Still, it is an index which is fundamentally and existentially reliant on being the arbiter of (a version, its version) good and bad and by extension success and failure. And so, after a clutch of both unsurprising promotions and extremely surprising inclusions, the guide left room for a small number of low-key demotions and deletions.
In all there were three demotions for restaurants that remain open, and six deletions because those restaurants had closed.
In the two-star category, Kyoto-inspired, Mayfair restaurant Umu was the only venue to change status in the top two categories — in the 2021 guide demoted to one star.
Those that were removed from the guide’s one-star rankings included Henrik Ritzen’s Scandinavian fine dining restaurant Aquavit in St.
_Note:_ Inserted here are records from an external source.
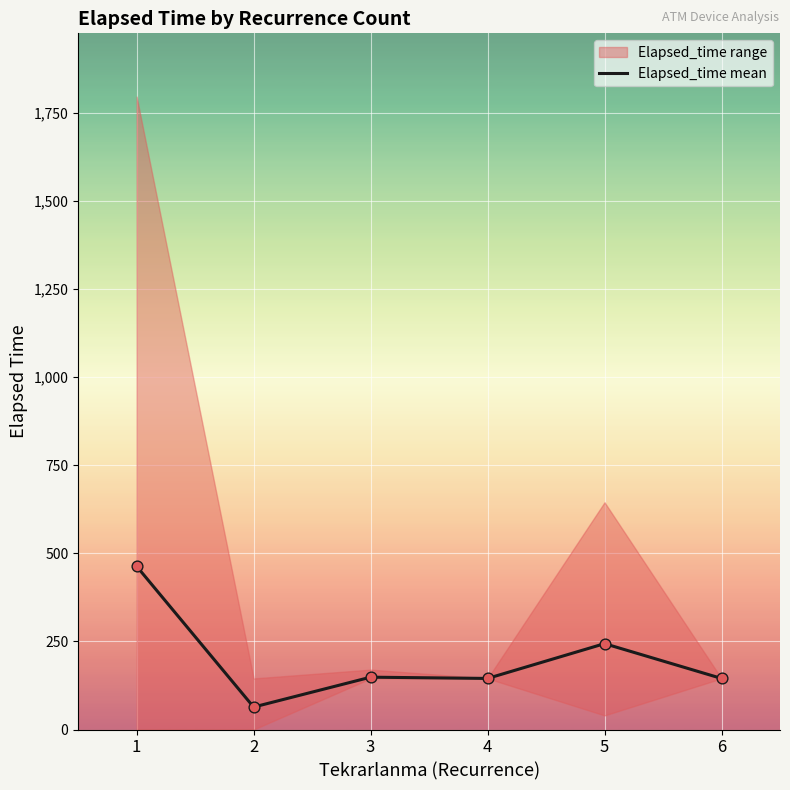

What is the change in value from 1 to 4?

-318.3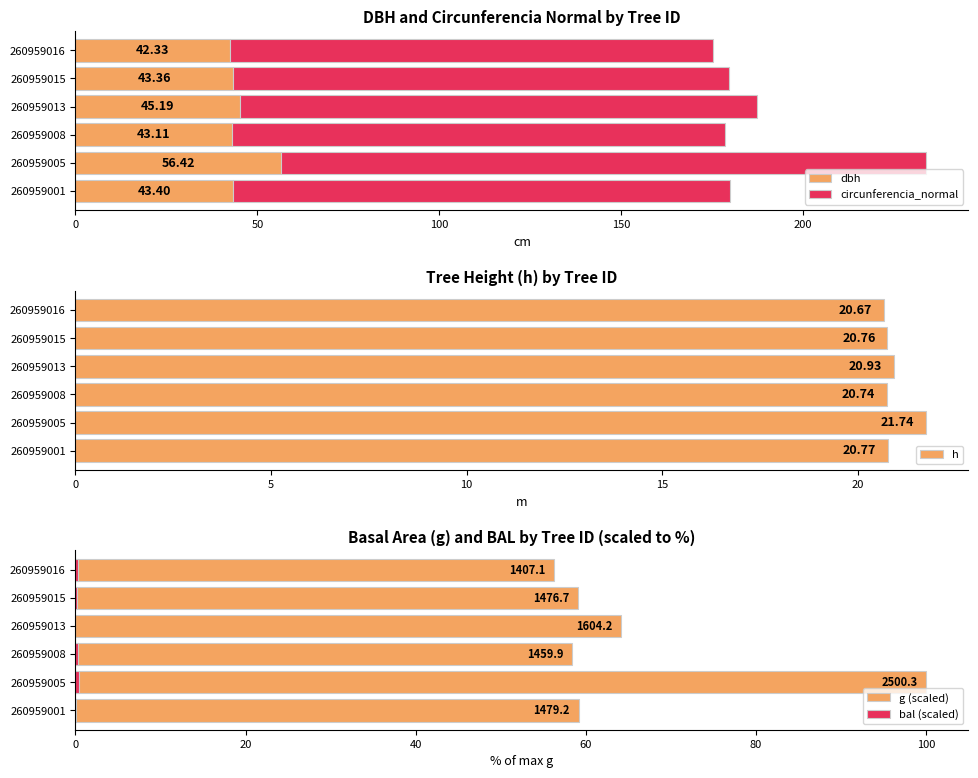

What is the difference between the maximum and minimum values in the dbh series?

14.1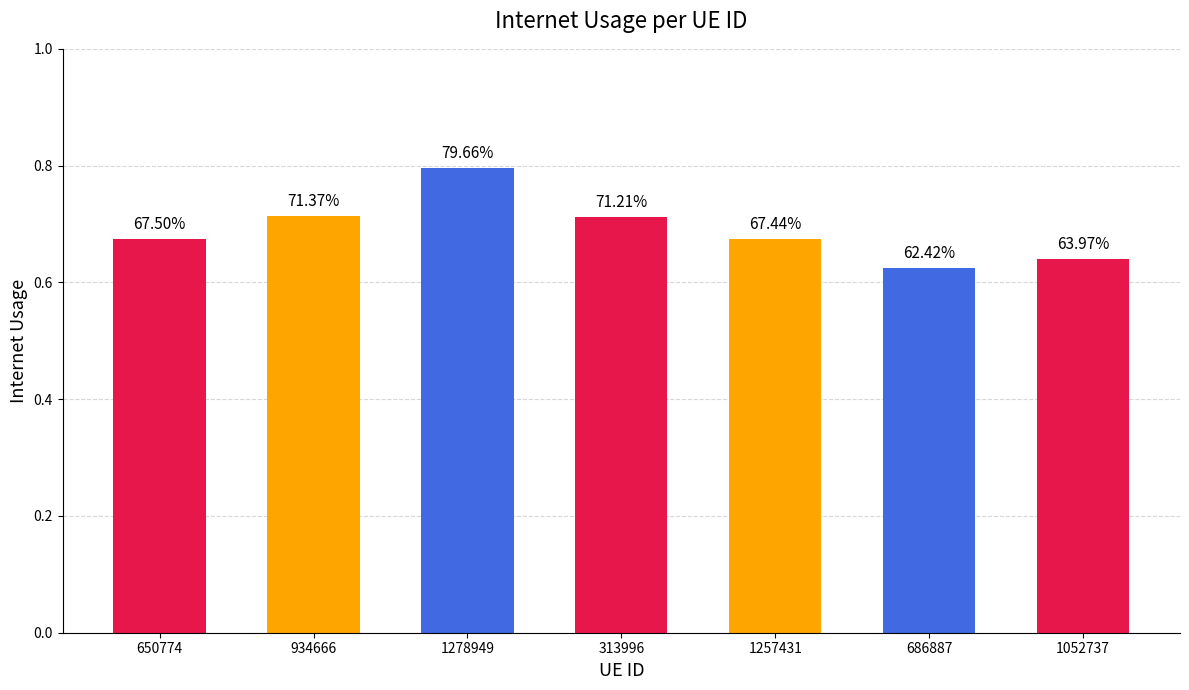

Does the chart contain any negative values?

No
James’s, which had held a star since 2017 and Jason Atherton’s Social Eating House, the more casual, industrial three-floor restaurant the Gordon Ramsay alumnus opened with chef lieutenant Paul Hood on Soho’s Poland Street in 2013. It had held its Michelin star since that year.
Elsewhere, six restaurants with one Michelin star closed in 2020/2021 and have therefore been deleted from the guide: Brett Graham’s The Ledbury, in Notting Hill; The Greenhouse, in Park Lane; Simon Rogan’s Marylebone flagship Roganic, Alyn Williams at the Westbury Hotel on Conduit Street in Mayfair; Aggi Sverrisson’s Texture, also in Marylebone; and The Square, helmed most recently by chef Clement Leroy, also in Mayfair.
On Michelin’s also-ran — often very good restaurant — list of Bib Gourmands, just one restaurant was removed: Blixen, the all-day brasserie in Spitalfields, which a representative at Michelin said had permanently closed.